The ratings for the first two nights of the DNC are in and they aren’t very good. Compared to four years ago, total viewership among the broadcast networks is down 42%. Even among the hardcore audience of the cable news networks, the Democrats are running at a 16% deficit compared to 2016.
Newsbusters delivered all the numbers this morning.
The broadcast networks suffered the biggest drops: ABC, CBS and NBC combined for about 6.7 million viewers at 10 p.m., off by 42 percent from the 11.6 million who tuned in four years ago. ABC led the trio with 2.44 million viewers, followed by NBC (2.28 million) and CBS (1.99 million).
Cable news made up some of the difference, with MSNBC leading the 10 p.m. ET hour with 5.1 million viewers. CNN averaged 4.78 million and Fox News 2.1 million. The combined 11.98 million viewers was off by 16 percent from 2016.
The 10PM hour is the “prime time” hour at the convention. That’s why Michelle Obama spoke and why you see CNN leading the ratings there. Whatever liberals did tune in, that’s the time they mostly did so. The bigger surprise is that all the broadcast networks combined for only 6.7M viewers, which puts them only marginally above a regular broadcast of Tucker Carlson’s show.
Some excuses are being offered up for the precipitous decline. Chief among them is that people aren’t watching TV in a linear fashion anymore. I’m not sure that washes when a run of the mill Trump speech can still pull in millions of viewers. It also doesn’t wash when reruns of sitcoms are beating out speeches by top Democrats. This is the DNC, not some nominal event you can hand wave away as not a big deal.

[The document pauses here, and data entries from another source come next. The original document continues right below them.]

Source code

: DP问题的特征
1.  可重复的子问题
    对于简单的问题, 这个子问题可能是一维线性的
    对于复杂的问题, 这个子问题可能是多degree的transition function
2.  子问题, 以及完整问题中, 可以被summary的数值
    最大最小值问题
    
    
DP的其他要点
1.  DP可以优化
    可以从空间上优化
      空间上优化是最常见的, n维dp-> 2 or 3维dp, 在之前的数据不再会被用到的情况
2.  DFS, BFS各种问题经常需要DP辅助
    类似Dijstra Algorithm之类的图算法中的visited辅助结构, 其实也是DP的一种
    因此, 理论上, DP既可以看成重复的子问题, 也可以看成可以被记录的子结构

Of course, would you want to watch what they are putting out? I sure don’t, though my job forces me to pay attention, at least to some extent. The speeches have been mostly boring and predictable. Lots of calls for “empathy” and no real policy proposals at all. It’s just a repeat of the same orange man bad screed of the last five years. Even Michelle Obama’s much praised presentation was simply a manipulative, dishonest spectacle, with more false statements and misleading tropes than one should be expected to keep up with.
Whether any of this is indicative of low enthusiasm going into November for the Democrats is an open question. We’ll need to see the RNC and how it performs to get something to compare it to. If the RNC does beat out the DNC, it would be another piece of evidence that things aren’t always what they seem. It’ll also be interesting to see if all these “news” networks give the same amount of airtime to the RNC.
Regardless, there’s no doubt Joe Biden’s campaign is lacking excitement and draw. It’s really only a matter of whether anti-Trump sentiment carries enough people to polls to push him over the top, because Biden himself isn’t getting them there.